Guillaume Dopus - Tous en ronde
Depuis octobre 2018, Trajectoire Formation expérimente une nouvelle modalité de formation : les ateliers du mercredi. Ce sont des temps de formation ouverts à toutes les promotions présentes ce jour-là. L’idée est de renforcer l’interconnaissance des métiers, des formations et des personnes engagés à Trajectoire Formation. Les stagiaires s’inscrivent ainsi à l’atelier qui les intéresse, avec, au choix, par exemple : « De la poésie au slam », « Meetic d’écriture », « Revue de presse », « Ethique et tac », « Recycréer », « La langue des signes, outil de coopération », … Nous vous proposons une série d’épisodes dans Trans-Formations dans lesquels nous donnons la parole aux participants.
Episode 2 : « ce qui se joue ici, peut se jouer ailleurs ».
Aujourd’hui, on m’a soumis une injonction paradoxale : être là, agir dans le contexte (donc être pleinement mobilisée dans la situation vécue) et écrire un article sur ce à quoi j’allais participer (donc être en observation, me donner les moyens d’en rendre compte).
J’ai choisi de vivre l’expérience, d’abord.
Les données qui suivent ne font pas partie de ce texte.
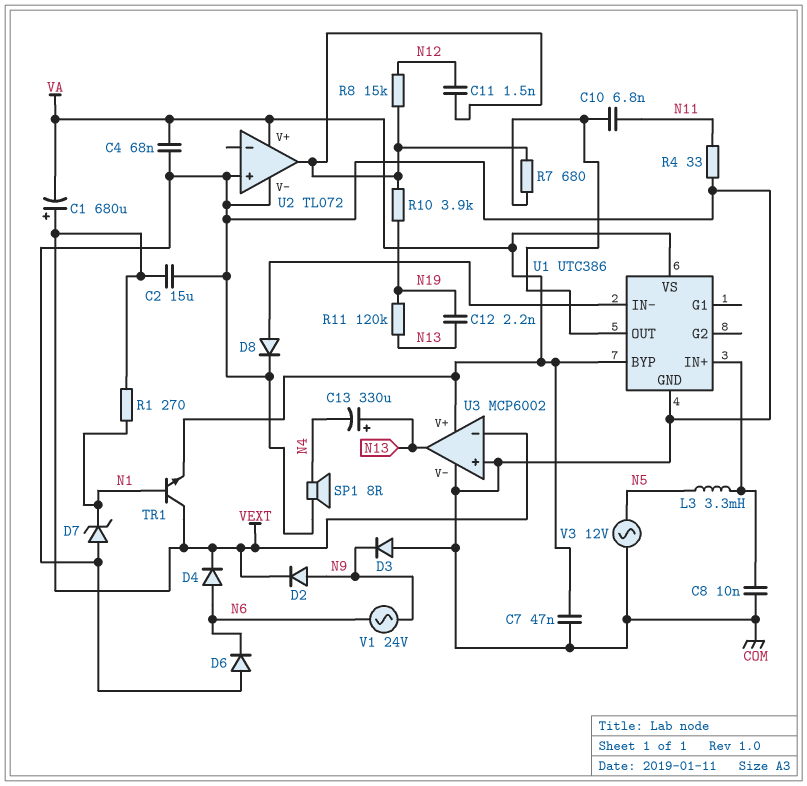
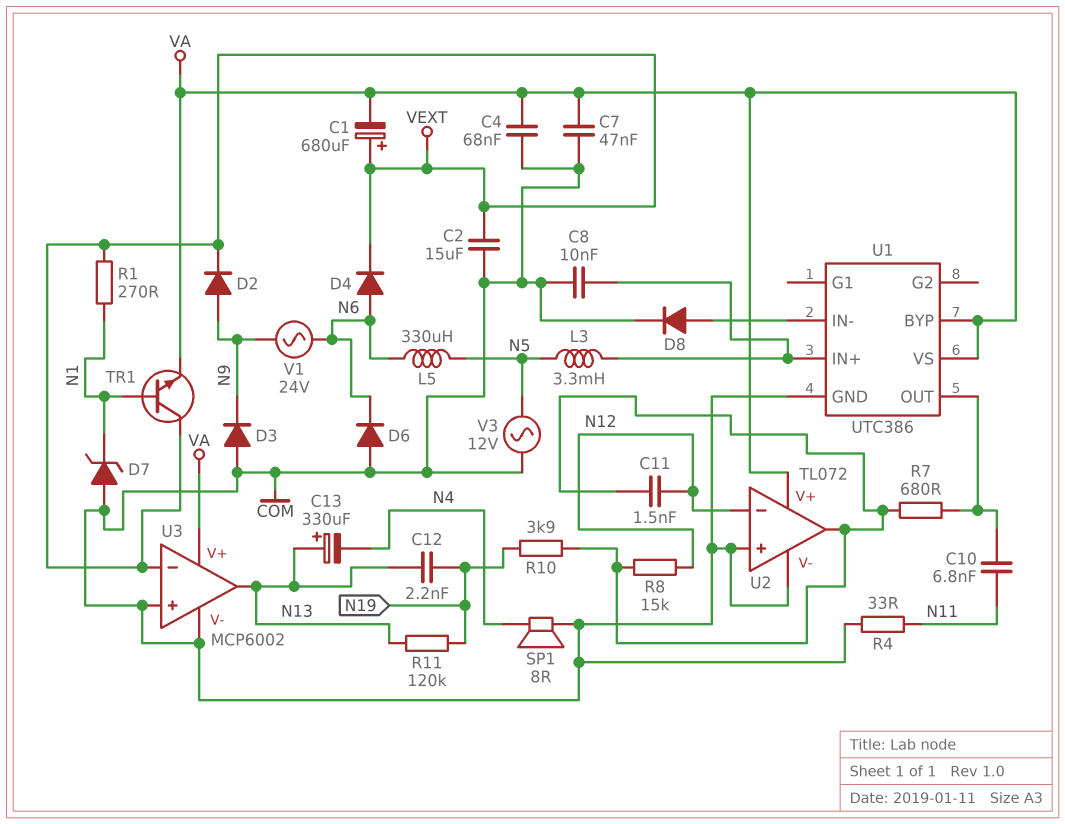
L5: none -> 330uH (N5, N6)
U2 pin in-: none -> N12

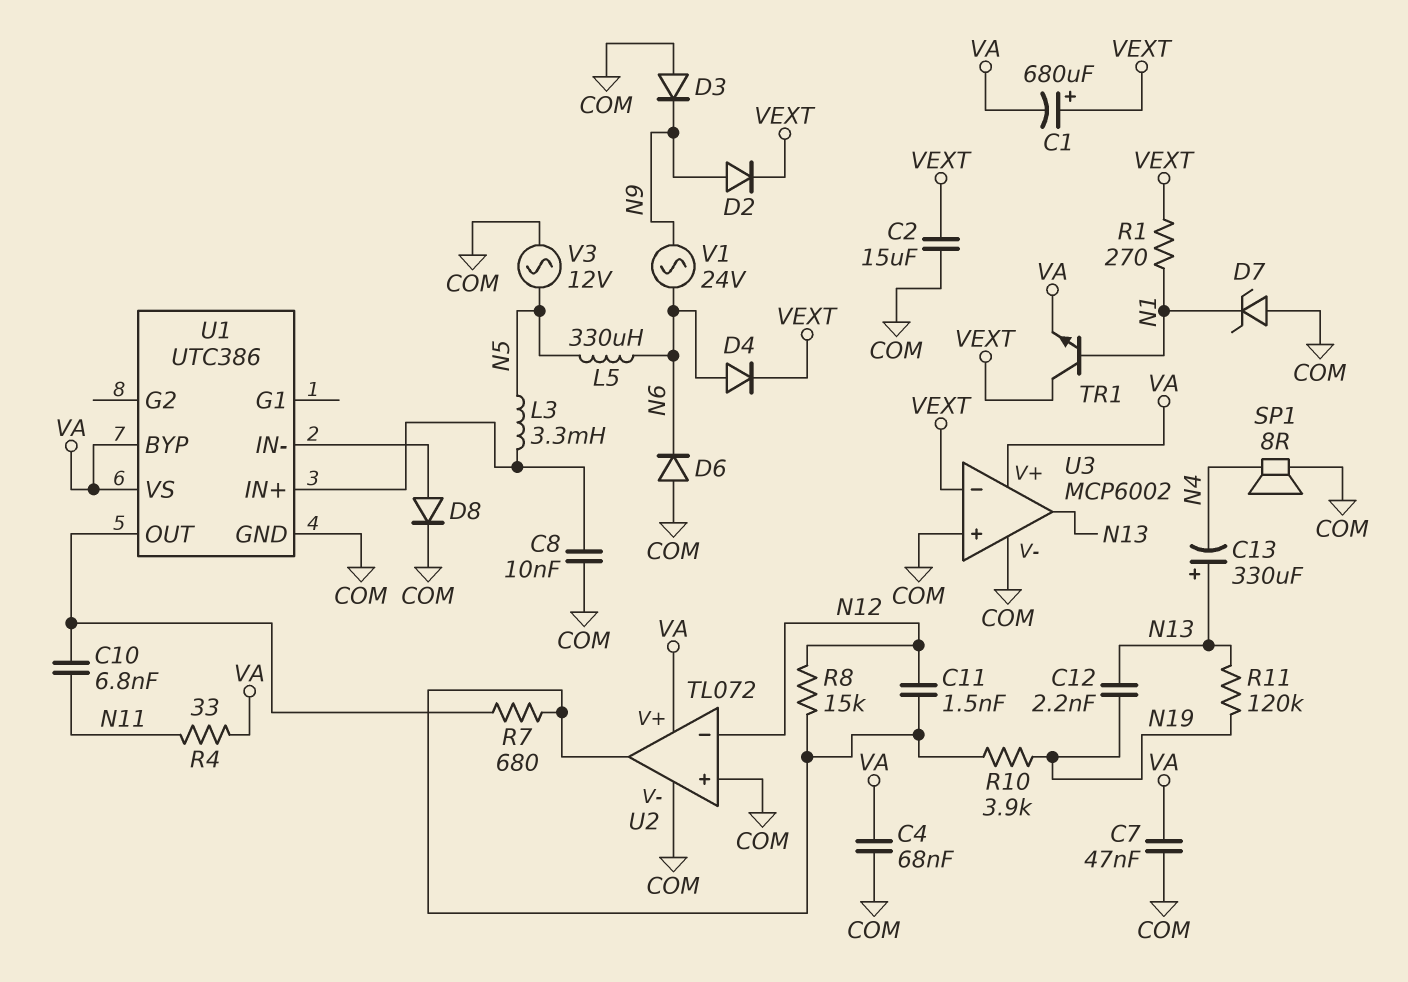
R4: 33 (COM, N11) -> 33 (N11, VA)

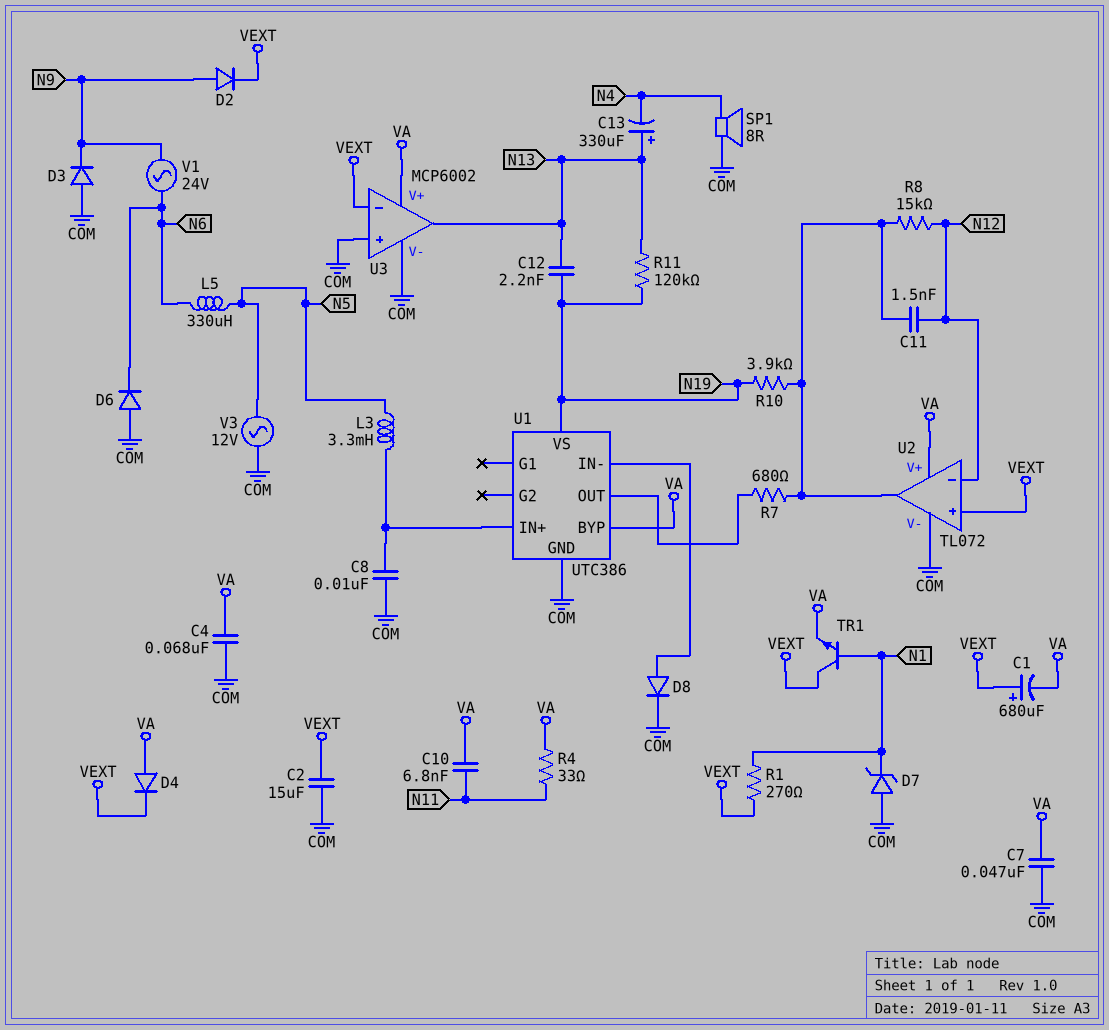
C10: 6.8nF (N11, U1/OUT) -> 6.8nF (N11, VA)
D4: diode (A N6, K VEXT) -> diode (A VA, K VEXT)
U1 pin VS: VA -> N19
U2 pin in+: COM -> VEXT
Et c’est de résonnance qu’il sera question ici.
À Trajectoire – tel que je le vis – on ne forme pas, on transforme. Et l’expérience formative est un temps de mutation qui – parce que le danger de la formation formatante et individualisante est connu – cherche à déconstruire et à permettre l’émergence d’un processus de recherche des formes continu et collectif. Les formes de nos professionnalités, de nos mondes professionnels, les formes que prennent nos démarches, nos projets.
Chaque individu est ici acteur avec, dans et par le collectif, de cette période d’apprentissage.
Et cet après midi, nous avons participé aux premiers ateliers inter-promotions. L’objectif : faire se rencontrer animateurs, coordinateurs, directeurs en devenir, autant de personnes qui se croisent dans les locaux et qui travaillent – ou travailleront – ensemble dans les structures du territoire. Les salariés des associations. Des tas d’associations. Mais pas que.
Alors on a choisi un thème qui nous plaisait bien, ou ne nous déplaisait pas trop. Et bon an, mal an (avec empressement nous a-t-on dit), on s’est installé autour d’une table pour se plonger durant trois heures qui sur la question de l’éthique, qui sur la créativité, qui sur la poésie (ben oui, à Traj, on manie les mots, les vers, les rimes, ceux qui lient, délient, relient…).
Mais que se passe-t-il vraiment derrière les portes de ces ateliers?
Des individus, des professionnels ou futurs professionnels vivent l’expérience d’un traitement commun d’un sujet/objet de travail.
Réunis autour d’une même table, suivant les mêmes consignes, des personnes prennent le temps de réfléchir sur leurs représentations, apprennent à se comprendre en définissant quel sens chacunE met à un même mot, cristallisent collectivement un tissu d’informations, se livrent et se délivrent.
Des individuEs, bien particuliers, tous particuliers, mettent à contribution d’une construction collective leurs savoirs théoriques, d’action et d’expérience – et construisent simultanément un nouveau savoir expérientiel… Ici, personne ne sait mieux qu’un autre, personne n’éduque personne. Ici s’étalent, s’étirent, se démultiplient les nuances, une mosaïque formidablement complexe, sans complexe.
Et persiste, à l’issue de ces trois heures, dans ces salles vides, l’écho impalpable et pourtant quasi tangible un instant auparavant d’une intelligence collective. Force. Vecteur exponentiel.
Nous n’avons pas appris ou produit quelque chose chacunE dans notre coin. Nous avons pris le temps d’accorder nos perceptions pour construire ensemble un cadre satisfaisant le déploiement d’une réflexion commune.
J’ai vécu cette expérience. ChacunE avait sa place. Chaque place avait son sens. Chaque sens a fait sens.
J’y trouve des possibles. Proches. Imminents. Urgents. Ces gens autour de moi sont mes collègues, et nous sommes dans l’antichambre des prises de décision consensuelles. Je connais ce sentiment d’efficience collective, je le vis dans mes pratiques militantes.
Un pas, nous – je – n’avons qu’un pas à faire pour que ce qui se joue ici, se joue enfin ailleurs et partout.
Pour que nous – moi –, nos structures – ma structure – portant bien haut tout un tas de valeurs, travaillent d’abord en leur – son – sein les véritables conditions de la participation et de l’émancipation.